_CHECK YOUR UNDERSTANDING:_
1. In the opinion piece on Canada's resource exports, how much of every dollar in B.C. once came from forest products?
2. Name every kind of resource that the opinion piece on Canada's resource exports lists in the sentence beginning "We export mineral resources".
3. Continue the opinion piece on Canada's resource exports, starting after its final sentence.

_SOURCE DOCUMENT:_
We must stop emitting hydro carbons into atmosphere and into the seas

I find it incredibly frustrating in how influenced the general population has become on the use of traditional sources of energy. If one was to take heed from the more prominent producers of traditional energy, it wouldn’t be totally out of context, to arrive at the conclusion that the very economic fiber of our country depends on the continued use and production of fossil fuels, such as oil and gas.

Though these natural resources are currently the backbone and driver of our resource economy, it is only because that we have structured ourselves that way, as a resource exporter, and have placed our manufacturing sectors on the back burner.

Unfortunately, this exportation of our resources, is just not limited to energy. We, as a Canadian society, have a tendency, to export everything.  In fact, compared to our past, we rarely, do any of our manufacturing and processing ourselves, and in not doing so, export most of the technical aspects of these employment resources with them. We export mineral resources such as ore, raw logs, agricultural products, as well as energy. At one time in B.C., 70 cents out of every dollar came from forest products. Last year (2013) it was less than $800 million. It is this complicit and complacent attitude, that has driven us to become harvesters and merchants of all our natural resources, including the energy sector. It is just too easy to cut down our trees and throw them on a boat for Japan, as also it is, to stick a straw into the ground and suck out the oil and gas, and then ship it to Asia.

_SUPPLIED RECORDS:_

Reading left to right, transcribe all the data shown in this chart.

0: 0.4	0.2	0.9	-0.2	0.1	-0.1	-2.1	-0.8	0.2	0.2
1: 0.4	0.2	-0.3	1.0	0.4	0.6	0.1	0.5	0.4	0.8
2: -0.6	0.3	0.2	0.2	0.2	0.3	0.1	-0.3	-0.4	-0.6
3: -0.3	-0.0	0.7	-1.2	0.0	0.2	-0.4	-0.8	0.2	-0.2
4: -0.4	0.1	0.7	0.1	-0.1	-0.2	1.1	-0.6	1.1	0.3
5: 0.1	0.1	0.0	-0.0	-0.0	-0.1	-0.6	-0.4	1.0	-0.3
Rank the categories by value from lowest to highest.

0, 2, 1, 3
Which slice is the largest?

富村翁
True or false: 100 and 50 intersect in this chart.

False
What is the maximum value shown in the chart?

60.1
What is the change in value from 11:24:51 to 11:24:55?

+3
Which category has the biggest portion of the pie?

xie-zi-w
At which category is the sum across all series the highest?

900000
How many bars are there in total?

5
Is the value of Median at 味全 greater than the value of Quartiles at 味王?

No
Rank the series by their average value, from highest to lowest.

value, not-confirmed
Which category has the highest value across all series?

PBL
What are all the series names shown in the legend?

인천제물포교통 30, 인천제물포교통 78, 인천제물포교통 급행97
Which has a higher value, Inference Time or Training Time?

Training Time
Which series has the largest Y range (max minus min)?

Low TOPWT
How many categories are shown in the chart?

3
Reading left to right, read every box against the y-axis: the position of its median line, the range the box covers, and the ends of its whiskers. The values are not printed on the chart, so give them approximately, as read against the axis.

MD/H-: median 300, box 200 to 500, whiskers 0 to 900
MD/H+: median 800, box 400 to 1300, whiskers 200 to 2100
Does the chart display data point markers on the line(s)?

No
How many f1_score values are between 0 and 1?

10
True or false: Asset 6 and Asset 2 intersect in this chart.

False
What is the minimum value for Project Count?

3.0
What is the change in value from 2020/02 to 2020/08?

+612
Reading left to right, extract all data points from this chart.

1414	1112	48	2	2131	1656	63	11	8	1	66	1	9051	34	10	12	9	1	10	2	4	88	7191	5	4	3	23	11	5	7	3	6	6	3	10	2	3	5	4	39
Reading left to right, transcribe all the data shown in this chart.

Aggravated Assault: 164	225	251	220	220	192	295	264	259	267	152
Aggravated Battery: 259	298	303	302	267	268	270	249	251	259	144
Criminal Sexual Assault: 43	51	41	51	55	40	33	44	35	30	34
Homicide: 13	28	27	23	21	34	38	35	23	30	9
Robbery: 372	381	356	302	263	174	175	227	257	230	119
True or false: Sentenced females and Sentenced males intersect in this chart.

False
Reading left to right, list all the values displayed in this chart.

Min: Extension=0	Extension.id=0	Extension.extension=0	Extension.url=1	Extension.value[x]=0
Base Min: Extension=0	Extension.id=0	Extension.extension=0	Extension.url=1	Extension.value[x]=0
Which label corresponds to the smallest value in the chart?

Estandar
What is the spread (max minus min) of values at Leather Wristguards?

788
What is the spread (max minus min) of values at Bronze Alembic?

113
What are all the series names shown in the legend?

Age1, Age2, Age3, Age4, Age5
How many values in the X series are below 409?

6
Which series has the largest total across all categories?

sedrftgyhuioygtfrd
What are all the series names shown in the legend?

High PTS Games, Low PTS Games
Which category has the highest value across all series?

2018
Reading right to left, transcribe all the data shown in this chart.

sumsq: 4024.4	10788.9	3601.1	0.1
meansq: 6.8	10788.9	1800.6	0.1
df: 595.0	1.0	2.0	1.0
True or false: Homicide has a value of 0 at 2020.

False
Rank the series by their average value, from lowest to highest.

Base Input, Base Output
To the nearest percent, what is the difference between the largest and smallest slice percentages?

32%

_ANSWERS BELOW:_
1. 70 cents

2. Mineral resources such as ore, raw logs, agricultural products, and energy.

3.
With our present rate of natural resource exportation, and our temptation to drastically increase it,  we are leaving lessened amounts of resource for our future generations, not to mention, what this increase of resource extraction, is doing to our ecology and the environment.

Not only are we depleting our resources, we are doing it in a discount fashion. Currently, we are subsidizing the Alberta Tar Sands at a phenomenal rate of $1.8 billion per year, this is the amount of taxation subsidy that is excused some of the richest corporations in the world, this subsidy then allows these corporations to pay their employees exorbitant wages, which actually competitively strains other industries and jurisdictions.

Now, finally all this easy economy is about to bite us in the rear. Though scientists have been warning us for years, it is only in the last decade or so that the alarm bells have really started to ring. Global warming, climate change, rising sea levels, and the chronological prediction of mass extinction. Though these scientific facts may be quite real, how do you get Joe Average to believe, or even take one seriously, that we are sitting on the brink of the apocalypse.  Especially, if it threatens your incredibly high paying job, your winter vacation, and your new four wheel drive SUV.

What really makes all these new predictions of imminent doom harder to swallow, it is usually orated by those people who don’t rely or have any immediate stake in resource employment. Scholastic types, environmentalists who understand science, academics, and not generally the type you find on an oil rig, or in a logging camp, and generally those more modernly known as nerds.  The most common reference I receive is that, “the only thing you guys are going to accomplish is shutting down the whole damn country!” Though this analogy may seem a bit far fetched to the converted, it isn’t totally incomprehensible for those who are economically challenged.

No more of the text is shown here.